- What to work on:
Exactly as written, print the lines from the top of the listing through the line containing "ACKNOWLEDGMENTS"; include no pictures.

• • • •

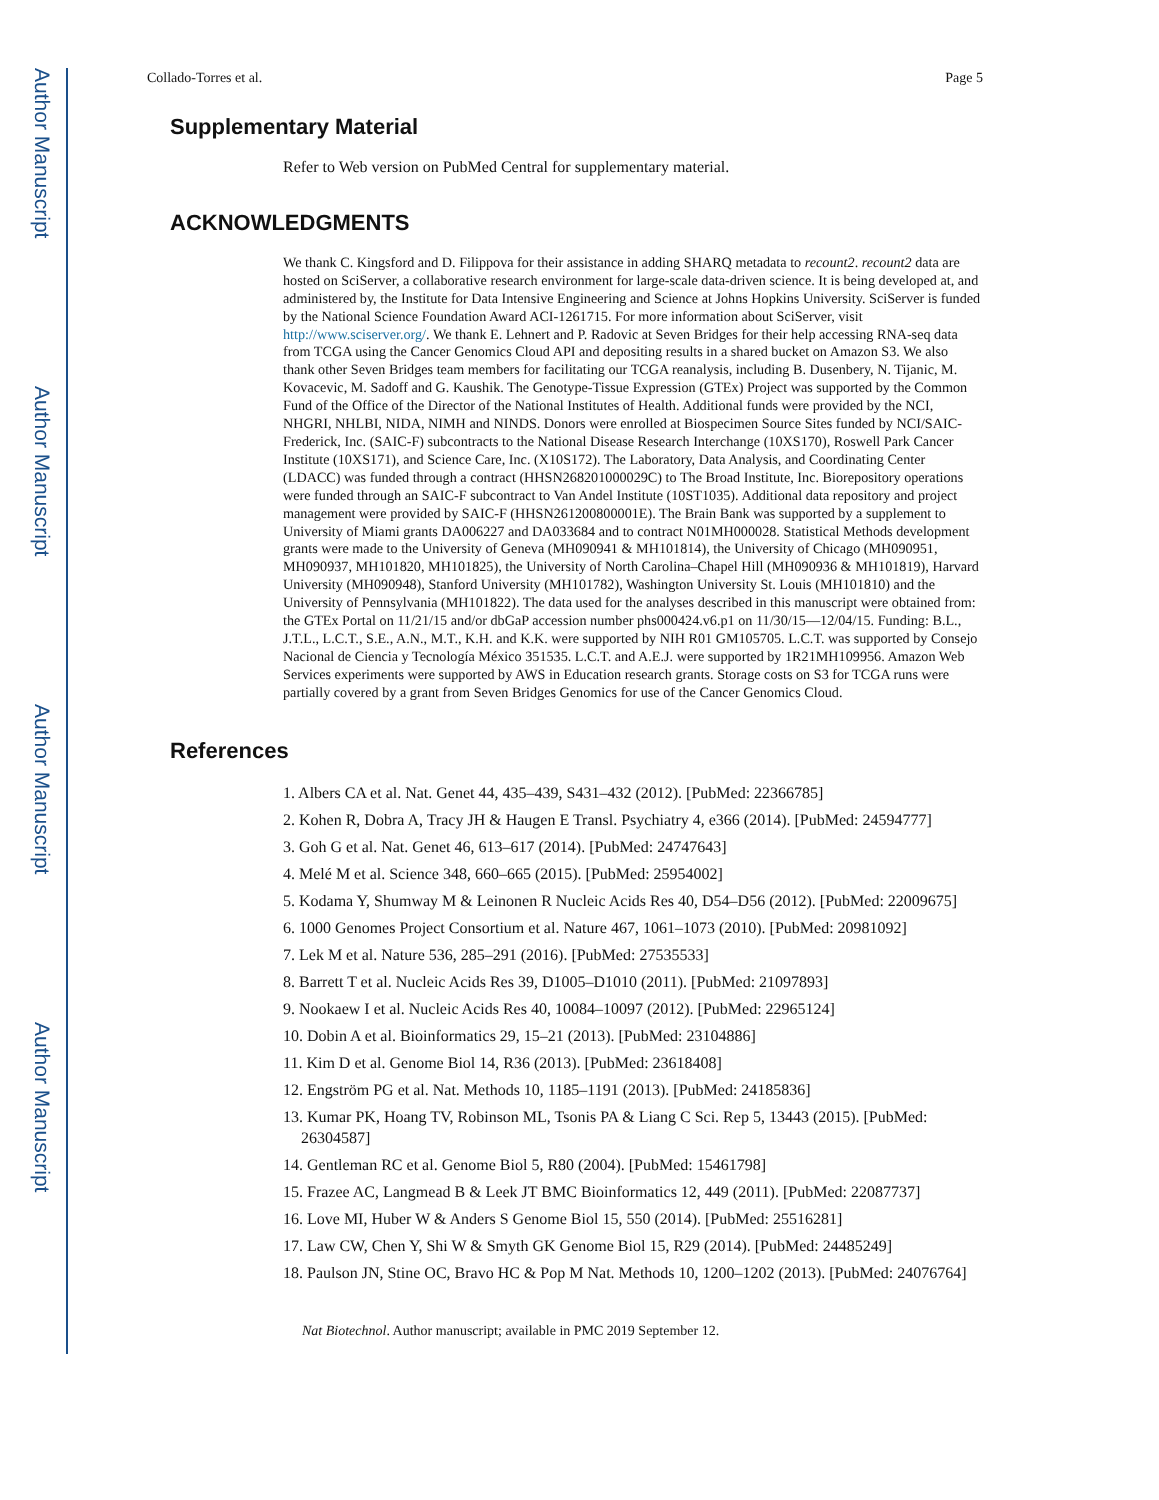Author Manuscript
Author Manuscript
Author Manuscript
Author Manuscript
Collado-Torres et al. Page 5
Supplementary Material
Refer to Web version on PubMed Central for supplementary material.
ACKNOWLEDGMENTS
We thank C. Kingsford and D. Filippova for their assistance in adding SHARQ metadata to recount2. recount2 data are hosted on SciServer, a collaborative research environment for large-scale data-driven science. It is being developed at, and administered by, the Institute for Data Intensive Engineering and Science at Johns Hopkins University. SciServer is funded by the National Science Foundation Award ACI-1261715. For more information about SciServer, visit http://www.sciserver.org/. We thank E. Lehnert and P. Radovic at Seven Bridges for their help accessing RNA-seq data from TCGA using the Cancer Genomics Cloud API and depositing results in a shared bucket on Amazon S3. We also thank other Seven Bridges team members for facilitating our TCGA reanalysis, including B. Dusenbery, N. Tijanic, M. Kovacevic, M. Sadoff and G. Kaushik. The Genotype-Tissue Expression (GTEx) Project was supported by the Common Fund of the Office of the Director of the National Institutes of Health. Additional funds were provided by the NCI, NHGRI, NHLBI, NIDA, NIMH and NINDS. Donors were enrolled at Biospecimen Source Sites funded by NCI/SAIC-Frederick, Inc. (SAIC-F) subcontracts to the National Disease Research Interchange (10XS170), Roswell Park Cancer Institute (10XS171), and Science Care, Inc. (X10S172). The Laboratory, Data Analysis, and Coordinating Center (LDACC) was funded through a contract (HHSN268201000029C) to The Broad Institute, Inc. Biorepository operations were funded through an SAIC-F subcontract to Van Andel Institute (10ST1035). Additional data repository and project management were provided by SAIC-F (HHSN261200800001E). The Brain Bank was supported by a supplement to University of Miami grants DA006227 and DA033684 and to contract N01MH000028. Statistical Methods development grants were made to the University of Geneva (MH090941 & MH101814), the University of Chicago (MH090951, MH090937, MH101820, MH101825), the University of North Carolina–Chapel Hill (MH090936 & MH101819), Harvard University (MH090948), Stanford University (MH101782), Washington University St. Louis (MH101810) and the University of Pennsylvania (MH101822). The data used for the analyses described in this manuscript were obtained from: the GTEx Portal on 11/21/15 and/or dbGaP accession number phs000424.v6.p1 on 11/30/15—12/04/15. Funding: B.L., J.T.L., L.C.T., S.E., A.N., M.T., K.H. and K.K. were supported by NIH R01 GM105705. L.C.T. was supported by Consejo Nacional de Ciencia y Tecnología México 351535. L.C.T. and A.E.J. were supported by 1R21MH109956. Amazon Web Services experiments were supported by AWS in Education research grants. Storage costs on S3 for TCGA runs were partially covered by a grant from Seven Bridges Genomics for use of the Cancer Genomics Cloud.
References
1. Albers CA et al. Nat. Genet 44, 435–439, S431–432 (2012). [PubMed: 22366785]
2. Kohen R, Dobra A, Tracy JH & Haugen E Transl. Psychiatry 4, e366 (2014). [PubMed: 24594777]
3. Goh G et al. Nat. Genet 46, 613–617 (2014). [PubMed: 24747643]
4. Melé M et al. Science 348, 660–665 (2015). [PubMed: 25954002]
5. Kodama Y, Shumway M & Leinonen R Nucleic Acids Res 40, D54–D56 (2012). [PubMed: 22009675]
6. 1000 Genomes Project Consortium et al. Nature 467, 1061–1073 (2010). [PubMed: 20981092]
7. Lek M et al. Nature 536, 285–291 (2016). [PubMed: 27535533]
8. Barrett T et al. Nucleic Acids Res 39, D1005–D1010 (2011). [PubMed: 21097893]
9. Nookaew I et al. Nucleic Acids Res 40, 10084–10097 (2012). [PubMed: 22965124]
10. Dobin A et al. Bioinformatics 29, 15–21 (2013). [PubMed: 23104886]
11. Kim D et al. Genome Biol 14, R36 (2013). [PubMed: 23618408]
12. Engström PG et al. Nat. Methods 10, 1185–1191 (2013). [PubMed: 24185836]
13. Kumar PK, Hoang TV, Robinson ML, Tsonis PA & Liang C Sci. Rep 5, 13443 (2015). [PubMed: 26304587]
14. Gentleman RC et al. Genome Biol 5, R80 (2004). [PubMed: 15461798]
15. Frazee AC, Langmead B & Leek JT BMC Bioinformatics 12, 449 (2011). [PubMed: 22087737]
16. Love MI, Huber W & Anders S Genome Biol 15, 550 (2014). [PubMed: 25516281]
17. Law CW, Chen Y, Shi W & Smyth GK Genome Biol 15, R29 (2014). [PubMed: 24485249]
18. Paulson JN, Stine OC, Bravo HC & Pop M Nat. Methods 10, 1200–1202 (2013). [PubMed: 24076764]
Nat Biotechnol. Author manuscript; available in PMC 2019 September 12.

• • • •

- Response to this exercise:
Author Manuscript
Author Manuscript
Author Manuscript
Author Manuscript
Collado-Torres et al. Page 5
Supplementary Material
Refer to Web version on PubMed Central for supplementary material.
ACKNOWLEDGMENTS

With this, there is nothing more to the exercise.